**YOUR OBJECTIVE:** Print the records from their start through the line containing "St. Pierre &", copying each line exactly.

**INPUT RECORDS:**

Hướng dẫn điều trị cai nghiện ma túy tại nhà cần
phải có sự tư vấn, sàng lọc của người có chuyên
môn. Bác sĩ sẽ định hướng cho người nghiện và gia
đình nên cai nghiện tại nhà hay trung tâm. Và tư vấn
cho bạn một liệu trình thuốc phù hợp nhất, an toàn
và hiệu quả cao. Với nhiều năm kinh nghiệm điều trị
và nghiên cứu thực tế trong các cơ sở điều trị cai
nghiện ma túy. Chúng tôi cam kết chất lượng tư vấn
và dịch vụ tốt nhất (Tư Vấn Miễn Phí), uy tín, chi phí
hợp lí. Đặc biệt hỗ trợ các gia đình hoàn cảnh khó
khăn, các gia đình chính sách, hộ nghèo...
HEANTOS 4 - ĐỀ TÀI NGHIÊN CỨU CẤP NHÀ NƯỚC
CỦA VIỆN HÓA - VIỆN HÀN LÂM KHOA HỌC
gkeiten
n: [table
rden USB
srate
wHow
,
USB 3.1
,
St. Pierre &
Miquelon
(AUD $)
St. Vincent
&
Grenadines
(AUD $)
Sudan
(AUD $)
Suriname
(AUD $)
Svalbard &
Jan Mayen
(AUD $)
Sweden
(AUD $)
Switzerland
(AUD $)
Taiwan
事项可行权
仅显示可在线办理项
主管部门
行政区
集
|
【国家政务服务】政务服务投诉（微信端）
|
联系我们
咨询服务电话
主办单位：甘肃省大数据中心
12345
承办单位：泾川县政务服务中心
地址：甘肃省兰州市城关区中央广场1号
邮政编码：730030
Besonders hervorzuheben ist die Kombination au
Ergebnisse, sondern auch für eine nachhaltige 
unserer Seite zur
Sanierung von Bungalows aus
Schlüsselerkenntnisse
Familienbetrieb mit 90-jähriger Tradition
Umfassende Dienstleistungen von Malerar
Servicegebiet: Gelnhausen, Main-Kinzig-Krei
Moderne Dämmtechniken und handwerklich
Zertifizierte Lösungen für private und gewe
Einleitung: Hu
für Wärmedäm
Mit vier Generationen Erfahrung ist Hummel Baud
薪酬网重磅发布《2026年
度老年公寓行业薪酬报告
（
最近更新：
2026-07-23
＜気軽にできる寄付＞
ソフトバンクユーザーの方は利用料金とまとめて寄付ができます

**ANSWER BELOW:**
Hướng dẫn điều trị cai nghiện ma túy tại nhà cần
phải có sự tư vấn, sàng lọc của người có chuyên
môn. Bác sĩ sẽ định hướng cho người nghiện và gia
đình nên cai nghiện tại nhà hay trung tâm. Và tư vấn
cho bạn một liệu trình thuốc phù hợp nhất, an toàn
và hiệu quả cao. Với nhiều năm kinh nghiệm điều trị
và nghiên cứu thực tế trong các cơ sở điều trị cai
nghiện ma túy. Chúng tôi cam kết chất lượng tư vấn
và dịch vụ tốt nhất (Tư Vấn Miễn Phí), uy tín, chi phí
hợp lí. Đặc biệt hỗ trợ các gia đình hoàn cảnh khó
khăn, các gia đình chính sách, hộ nghèo...
HEANTOS 4 - ĐỀ TÀI NGHIÊN CỨU CẤP NHÀ NƯỚC
CỦA VIỆN HÓA - VIỆN HÀN LÂM KHOA HỌC
gkeiten
n: [table
rden USB
srate
wHow
,
USB 3.1
,
St. Pierre &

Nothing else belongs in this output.